* Source text *

--------------------------------------------------

Since then, de Vos has dedicated her early career to studying Sri Lanka’s native giants. Now a postdoctoral scholar at UCSC, her research suggests that this group of whales might be fragile and threatened—and in a policy coup, her activism has convinced the government of Sri Lanka of the need to alter the routes of ships, which plow into the whales far too often.
“My sense is that this population was never very big, and then it got hammered by illegal Soviet whaling [in the 1960s], and now is even smaller,” says Bernie Tershy, an adjunct professor at UCSC. “Asha’s work has tremendous potential to have an impact. I’m really optimistic.”
Sri Lanka’s recent civil war, which raged from 1983 to 2009, made it difficult to study these animals, known as pygmy blue whales. But some distinctions are clear: they are 15 feet smaller than Antarctic blue whales, they breed six months out of sync with their cousins elsewhere, and they call to one another using a unique dialect. This call signature allowed scientists to confirm that Sri Lanka’s blue whales don’t migrate to Antarctica, like other populations; acoustic monitors don’t detect the whales there. Further, de Vos showed that they behave differently. For example, they “fluke up,”—lift their tails high in the air before deep dives—more often than blue whales in other populations.
Scientists most commonly spot the pygmy blue whales along Sri Lanka’s southern coast. Ship traffic between Africa, the Middle East and Asia all converges there as well. The intense ocean commerce—some of the world’s busiest—must harm the whales, but de Vos doesn’t yet have firm numbers. It’s a hard problem to study because whales hit by ships may drift out to sea or sink. If carcasses do wash up on shore, they are often too decomposed for scientists to identify the cause of death.

--------------------------------------------------

* Excerpted records *

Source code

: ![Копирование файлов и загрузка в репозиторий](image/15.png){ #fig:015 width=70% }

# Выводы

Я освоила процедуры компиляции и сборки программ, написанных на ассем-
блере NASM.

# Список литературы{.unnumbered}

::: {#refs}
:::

--------------------------------------------------

* Assignment A *
Copy out the rows exactly, from the line containing "Я освоила процедуры" through the last line of the rows, including both.
* Assignment B *
Extend the passage on Sri Lanka's pygmy blue whales from where it stops.

* Reply A *
Я освоила процедуры компиляции и сборки программ, написанных на ассем-
блере NASM.

# Список литературы{.unnumbered}

::: {#refs}
:::

* Reply B *
Despite these challenges, de Vos thinks it’s clear that ship strikes are a major threat. Data on strandings in California show that for every whale that washes up on shore after it is struck by a ship, at least 10 are lost at sea. And in Sri Lanka, strandings are common. People send de Vos photographs of stranded whales, and those wrapped around the bows of ships in Sri Lanka’s harbors, and she has seen whale carcasses with obvious injuries from ships floating out in the ocean. She has also witnessed several close calls while observing the animals in the wild. Now, she is seeking to prove the impact on pygmy blue whale numbers—and to chart where the collisions occur.
“The ships are like huge bowling balls,” de Vos says. “They just wipe out anything that is in their way.”
To complicate matters, after Sri Lanka’s civil war ended, the government built a new port in the southern coastal city of Hambantota.
“When that came up, I immediately knew it would cause a bigger problem for the whales because there would be ships closer to shore,” de Vos says. “Ships are traveling from Hambantota to Colombo, right where the whales are going to be.”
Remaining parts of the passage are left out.